On 11th of September, 2001, it was less than a year since I had moved to United States. Until that day, I had had it easy. My freshly minted green card gave me an option to choose which side of Atlantic I would call my home.
That day, my potential home became a "dangerous" place. It would have been so terribly logical to use my other option, pack my bags and run and run. Back to Europe, for it was not involved with terrorists, was it? Or I could have packed some canned food and vanish for next ten years into a shack in some woods somewhere, just to stop harassing someone by the very fact of my existence and my lifestyle. Dig in, hide out, wait to let it pass... And then I suddenly discovered that I actually did not have a choice. I could not do it. We live here, we have chosen this kind of life as the best we ever knew. America welcomed us with open arms and without prejudice. Hence I have been feeling this kind of unredeemable debt.
I felt no such thing back in Czech, but here, it has been quite strong. It is... this certain pride
in all those people who managed to wrestle all these riches and functionality of a free society out of
a primitive wilderness. And I mean an unyielding, raw nature. Just take a look at the eastern side
of Sierra Nevada: a scenery like cut out of those heartbreaking newscasts about miserable terrorist nations,
who kill out of sheer feeling of hopelessness. Is it a wonder that they are so desperate and mean, when
they must live is such a cruel desert with barren mountains behind their backs? Hogwash!
In America, even in the middle of a wasteland, shabby towns keep on thriving, with small farms, telephone, mail, churches... And with composed, kind folks. How they make their living, I don't know, it most certainly includes plenty of hard work and a constant stubbornness, just to settle in such a place.
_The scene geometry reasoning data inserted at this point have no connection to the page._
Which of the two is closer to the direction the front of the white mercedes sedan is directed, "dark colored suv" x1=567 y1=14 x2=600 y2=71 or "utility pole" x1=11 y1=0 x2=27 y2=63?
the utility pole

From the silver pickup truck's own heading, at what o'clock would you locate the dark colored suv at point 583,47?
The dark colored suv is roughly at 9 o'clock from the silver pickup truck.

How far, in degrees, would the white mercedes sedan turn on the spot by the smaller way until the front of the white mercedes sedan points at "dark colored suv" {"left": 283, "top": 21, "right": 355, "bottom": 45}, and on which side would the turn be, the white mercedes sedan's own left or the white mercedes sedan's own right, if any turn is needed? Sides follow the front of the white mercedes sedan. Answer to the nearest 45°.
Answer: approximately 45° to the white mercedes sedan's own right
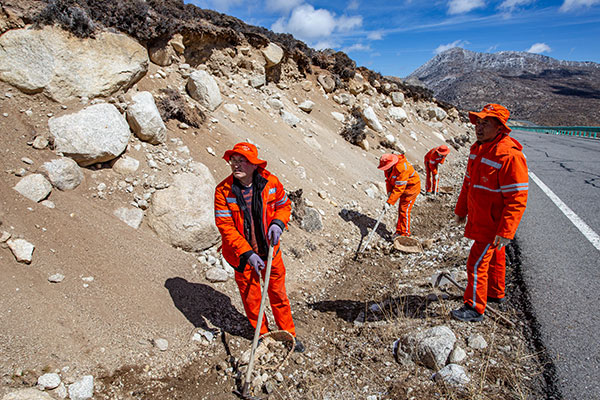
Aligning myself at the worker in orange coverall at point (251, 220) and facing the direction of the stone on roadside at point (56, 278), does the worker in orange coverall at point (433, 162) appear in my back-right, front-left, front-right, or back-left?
back-right

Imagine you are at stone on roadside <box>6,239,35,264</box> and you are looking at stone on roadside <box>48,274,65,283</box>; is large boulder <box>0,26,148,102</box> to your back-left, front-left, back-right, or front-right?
back-left

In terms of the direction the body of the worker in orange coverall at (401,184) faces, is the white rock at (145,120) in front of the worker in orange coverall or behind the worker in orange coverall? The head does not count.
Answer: in front

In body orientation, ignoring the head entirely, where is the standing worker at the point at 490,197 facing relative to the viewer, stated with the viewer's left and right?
facing the viewer and to the left of the viewer

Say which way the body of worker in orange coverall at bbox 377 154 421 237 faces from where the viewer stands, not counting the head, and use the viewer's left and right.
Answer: facing to the left of the viewer

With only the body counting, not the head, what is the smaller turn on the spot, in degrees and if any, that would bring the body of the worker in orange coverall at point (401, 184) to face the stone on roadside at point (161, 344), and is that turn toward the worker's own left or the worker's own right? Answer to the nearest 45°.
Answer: approximately 45° to the worker's own left

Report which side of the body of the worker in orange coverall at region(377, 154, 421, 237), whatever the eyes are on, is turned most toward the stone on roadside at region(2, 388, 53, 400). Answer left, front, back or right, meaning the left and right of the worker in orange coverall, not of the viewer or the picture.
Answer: left

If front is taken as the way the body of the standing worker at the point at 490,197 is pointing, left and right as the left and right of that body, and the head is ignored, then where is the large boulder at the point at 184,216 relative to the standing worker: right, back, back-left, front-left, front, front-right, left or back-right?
front-right

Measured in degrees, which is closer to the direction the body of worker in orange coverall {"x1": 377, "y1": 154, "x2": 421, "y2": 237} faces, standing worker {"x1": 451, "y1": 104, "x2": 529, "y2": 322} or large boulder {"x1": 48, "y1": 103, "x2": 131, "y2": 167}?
the large boulder

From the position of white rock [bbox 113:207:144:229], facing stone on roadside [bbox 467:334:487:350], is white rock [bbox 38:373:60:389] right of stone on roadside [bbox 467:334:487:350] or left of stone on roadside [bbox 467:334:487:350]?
right

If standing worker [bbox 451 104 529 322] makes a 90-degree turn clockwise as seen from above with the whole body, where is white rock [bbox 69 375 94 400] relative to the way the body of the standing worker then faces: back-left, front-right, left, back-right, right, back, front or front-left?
left

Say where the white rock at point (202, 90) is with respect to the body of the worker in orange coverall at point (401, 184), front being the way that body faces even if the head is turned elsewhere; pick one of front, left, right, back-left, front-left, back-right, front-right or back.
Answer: front

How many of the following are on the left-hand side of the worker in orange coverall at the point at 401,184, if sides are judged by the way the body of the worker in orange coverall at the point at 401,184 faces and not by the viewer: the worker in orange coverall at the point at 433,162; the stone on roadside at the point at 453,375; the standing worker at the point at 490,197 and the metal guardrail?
2

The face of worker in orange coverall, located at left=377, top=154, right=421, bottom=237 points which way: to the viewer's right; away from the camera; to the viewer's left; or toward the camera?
to the viewer's left

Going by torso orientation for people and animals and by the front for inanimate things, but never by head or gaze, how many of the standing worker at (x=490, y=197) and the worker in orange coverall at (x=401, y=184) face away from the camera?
0

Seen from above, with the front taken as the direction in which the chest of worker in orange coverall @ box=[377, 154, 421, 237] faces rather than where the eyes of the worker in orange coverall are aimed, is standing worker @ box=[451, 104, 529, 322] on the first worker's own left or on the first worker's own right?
on the first worker's own left

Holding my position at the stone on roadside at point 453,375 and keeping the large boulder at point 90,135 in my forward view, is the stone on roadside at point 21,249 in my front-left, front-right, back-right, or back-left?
front-left
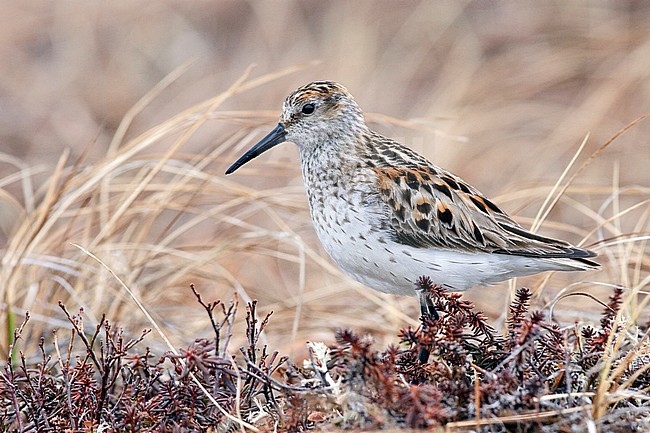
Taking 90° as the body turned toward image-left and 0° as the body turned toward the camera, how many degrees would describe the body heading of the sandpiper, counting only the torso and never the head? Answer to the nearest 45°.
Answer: approximately 90°
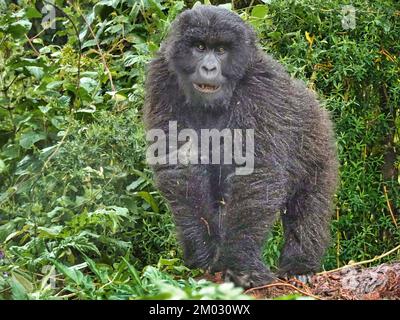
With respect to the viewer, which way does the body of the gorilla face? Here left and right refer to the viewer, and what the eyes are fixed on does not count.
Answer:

Their determination and toils were matter-of-factly accompanying this country right from its beginning. So was a rule: don't whine and don't give up. A man would stand by his freedom and his right to control his own life. The freedom is not there because someone dispensed it, arranged for it, or even forced it upon them, but because these people have always been ready to defend it. This freedom brought their ancestors here, the maladjusted ones, who transcended a fossil Europe; they sacrificed a relative comfort of then most advanced civilization just to prevent others from directing their lives. It's in their minds, their character, their way of life, not in laws or regulations.
If I gave it up and ran, I could never be this free again.
I would perhaps reach a safer place, where I would not need to take risks. I would
dissolve myself into a statistic, becoming a small gear in a well controlled social machine.
I would let someone else make decisions for me.
They would determine whether I may carry a weapon and whether I may shoot an intruder with it or
discourage a nationalizing official claiming imminent domain. But most importantly -- I would try
hard not to stand out, so that my neighbors would not feel compelled to mark my car with a coin,
expressing thus their envy that I could afford a car, working overtime while they already
sunbathed in their back yards.
It would actually be easy, comfortable, safe -- and cowardly. But of course -- I am still afraid that I'm sort of more "vulnerable" here. Yet a lot more, I am afraid that sacrificing even the smallest and most insignificant freedom to fear for one's own safety and comfort is a step towards mandatory burkas and Gulags.
We have an anniversary. I am not the type to march somewhere, waving a flag. I simply get ready for another blow, promising to myself that even if I were to lose everything, I would start anew from scratch. Just like all those outcasts and maladjusted had started, those who had formed this world for me. They seem much closer to me now, although we were never family.